Membaca buku di antara orang yang sibuk berbicara adalah cara pelarian ku supaya tak diganggu oleh orang lain, lebih tepatnya supaya aku tak mengikuti pembicaraan membosankan mereka, mungkin dia juga.
Yah, sebenernya aku sama sekali nggak ngerti apa yang kebanyakan dibahas dalam kelas ini, jadi aku selalu bosan.
Jadi, bisa disebutkan bahwa bosan terjadi karena kita tak tahu apapun itu. Sama seperti hubungan orang-orang yang mengatakan bahwa "Aku sudah bosan denganmu."
Hah? Apanya? Aku sepertinya sedang menghina seseorang? Tentu saja, memangnya salah? Orang-orang yang biasa mengatakan hal itu memang sudah pantas untuk di hina, bahkan untuk diriku sendiri.
Setelah pelajaran yang terasa sedikit panjang, bel istirahat berbunyi, membuat suara hening dari kelas ini menghilang entah kemana.
Beberapa orang bahkan rela berdesak-desakan melewati pintu yang memang hanya ada satu tepat setelah guru keluar dari kelas ini.
Mungkin saja, hentakan kaki dari mereka semua terdengar jelas oleh murid-murid di kelas bawah.
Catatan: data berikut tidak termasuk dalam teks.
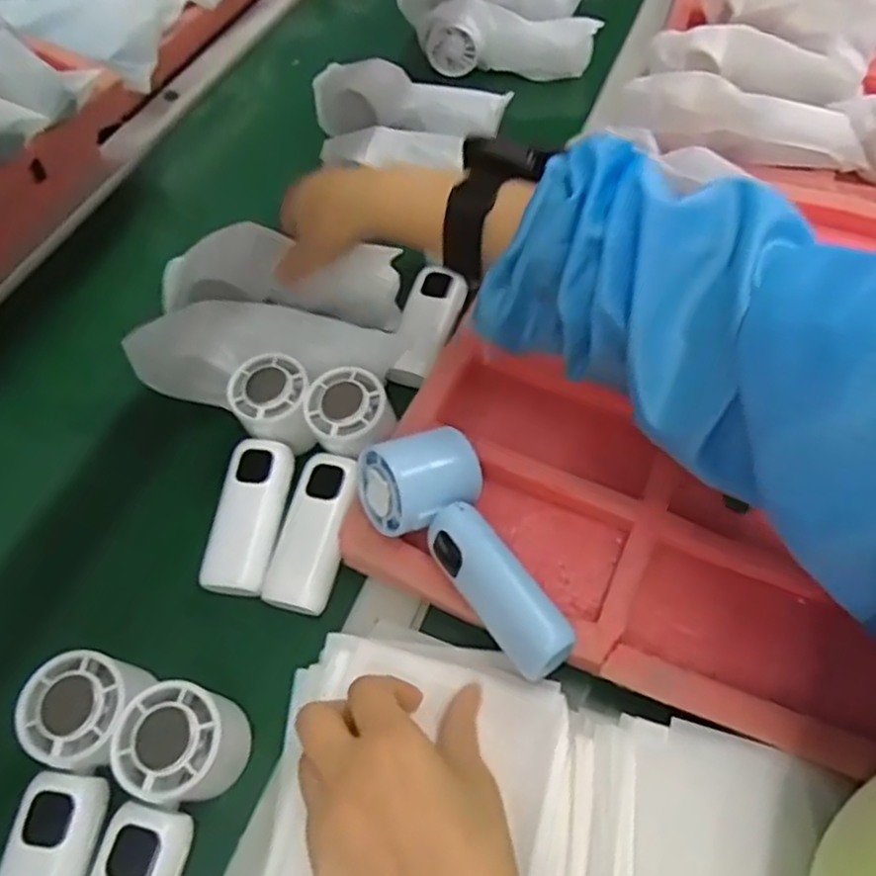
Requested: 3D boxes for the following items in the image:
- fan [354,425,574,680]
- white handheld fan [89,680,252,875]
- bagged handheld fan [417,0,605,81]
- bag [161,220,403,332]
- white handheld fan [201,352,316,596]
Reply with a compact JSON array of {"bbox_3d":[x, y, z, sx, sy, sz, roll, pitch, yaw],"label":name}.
[{"bbox_3d":[0.009,0.065,0.392,0.068,0.049,0.148,-20,60,-11],"label":"fan"},{"bbox_3d":[-0.146,0.200,0.341,0.053,0.048,0.152,15,60,9],"label":"white handheld fan"},{"bbox_3d":[0.070,-0.417,0.743,0.183,0.057,0.042,15,60,9],"label":"bagged handheld fan"},{"bbox_3d":[-0.116,-0.128,0.543,0.175,0.050,0.056,6,58,-9],"label":"bag"},{"bbox_3d":[-0.116,0.024,0.466,0.050,0.039,0.155,6,72,4],"label":"white handheld fan"}]

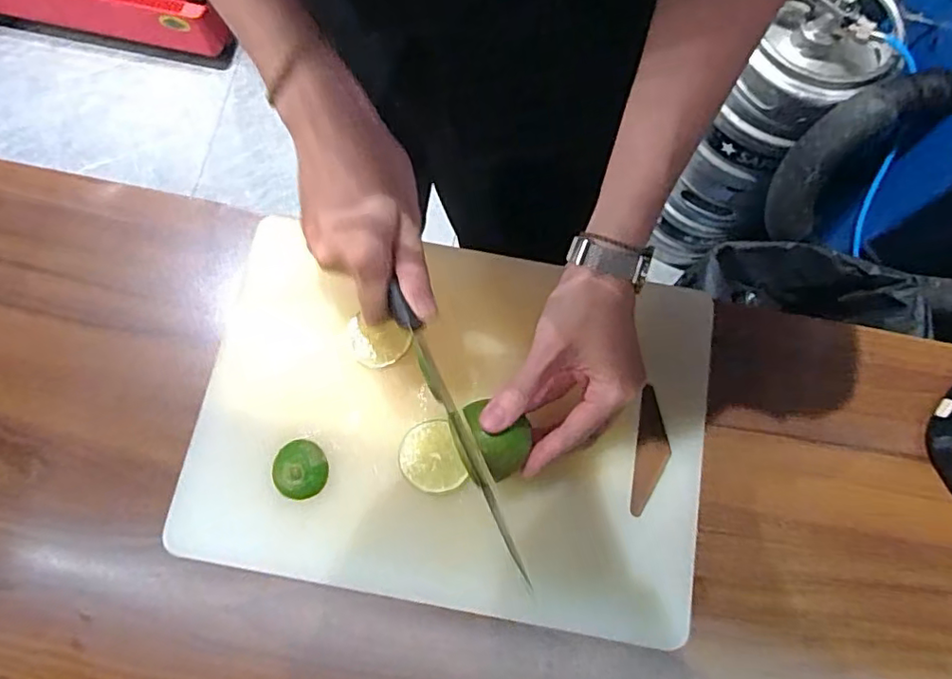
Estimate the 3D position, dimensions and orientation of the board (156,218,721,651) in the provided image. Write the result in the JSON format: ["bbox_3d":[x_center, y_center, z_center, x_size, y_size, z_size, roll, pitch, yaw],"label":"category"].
[{"bbox_3d":[-0.016,0.056,0.415,0.345,0.015,0.248,10,75,1],"label":"board"}]

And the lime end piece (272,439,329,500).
[{"bbox_3d":[-0.119,0.087,0.398,0.035,0.006,0.037,0,75,-2],"label":"lime end piece"}]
Aku lebih memilih kelaparan di sini!
Tak lama, rombongan besar tadi menghilang, sama sekali tak ada orang yang tersisa di dalam kelas ini.
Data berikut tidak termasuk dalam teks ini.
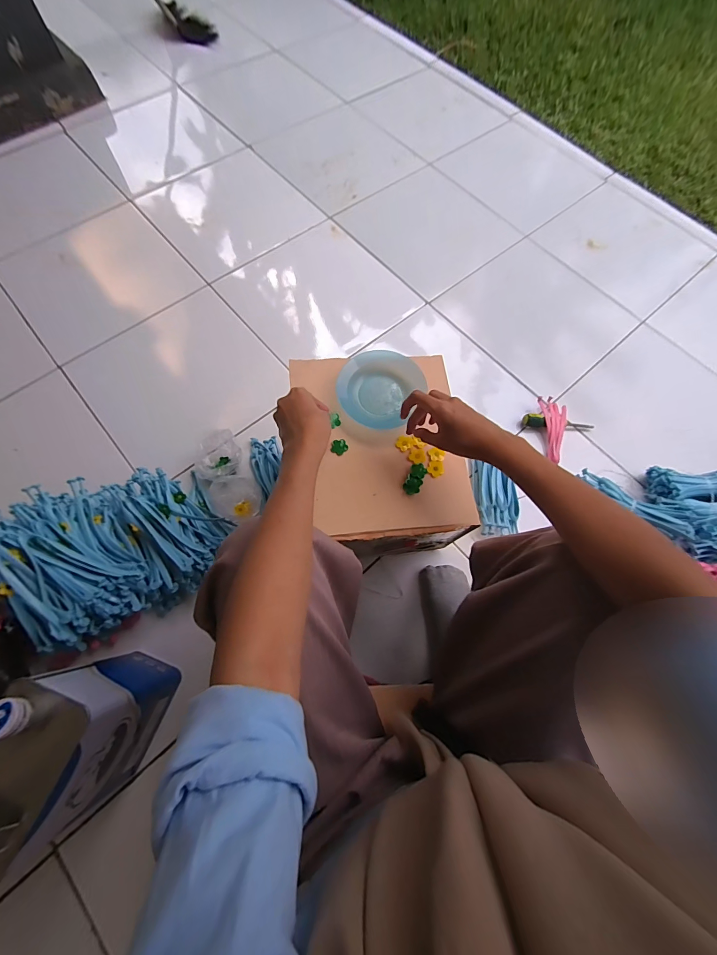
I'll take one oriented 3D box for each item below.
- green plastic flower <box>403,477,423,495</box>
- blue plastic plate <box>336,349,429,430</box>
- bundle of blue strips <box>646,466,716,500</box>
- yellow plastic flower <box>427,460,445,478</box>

Aku juga melangkah cepat keluar dari kelas ini karena takut waktu istirahat akan berakhir.
Jika aku harus menjelaskan, aku sekarang berada di kelas 12C di mana kelas yang paling ujung dari ruangan lain di area gedung ini, kelas Ishiki adalah 12B dan setelahnya adalah kelas 12A.
Sekolah kami ini, terdiri dari beberapa gedung di setiap jurusannya, jika berbeda jurusan, maka kami akan berbeda gedung, begitulah faktanya.
Jadi jika aku harus ke perpustakaan, aku harus melewati dua lalu lintas di area yang memberi jarak antara Kelas 12A dengan perpustakaan yang di seberangnya lagi adalah tangga turun.
Di area itu terletak sebuah tempat untuk membasuh tangan dan kaca besar di depannya, aku juga tak pernah ke sana, tapi kebanyakan yang biasanya terlihat, tempat itu dijadikan tempat kumpulnya gadis-gadis dari gedung ini.
Setelah masuk di perpustakaan yang memang menjadi backsound khas dari perpustakaan, kesenyepan ini bukan berarti semua orang menuruti peraturannya, lebih tepatnya tak ada orang di sini kecuali penjaga perpustakaan.
Yah, jika dipikir-pikir lagi mungkin suatu saat jika aku beruntung di masa depan, aku berharap bisa menjadi penjaga perpustakaan. Itu pasti menyenangkan karena aku bisa melakukan hal yang aku sukai bahkan dapat gajih.
Aku juga bisa duduk seharian, itu pasti pekerjaan yang sempurna untukku.
Aku mengambil buku ini bukan karena Yuuki yang memintaku, sebenarnya aku juga sudah lama ingin membaca buku yang sudah ada di tanganku ini untuk diriku sendiri.
Tangan kananku menggenggam buku itu sambil mengikuti arah zig-zag langkah kaki serta kedua tanganku, setelah mengambil izin kepada ibu penjaga perpustakaan itu aku beranjak pergi.
Tepat di depan lorong area tempat biasanya siswi berkumpul, aku menyadari sesuatu setelah mendengar nama yang diucapkan sangat keras di ujung sana.
Tempat yang biasanya ramai itu kini di kuasai oleh tiga gadis yang mengelilingi seseorang seolah sedang menjadi barang rusak di toko mewah.
Yah, itu memang pembulian, tapi yang paling membuatku terkejut adalah fakta bahwa orang yang sedang berada di tengah mereka menatap adalah Rainata.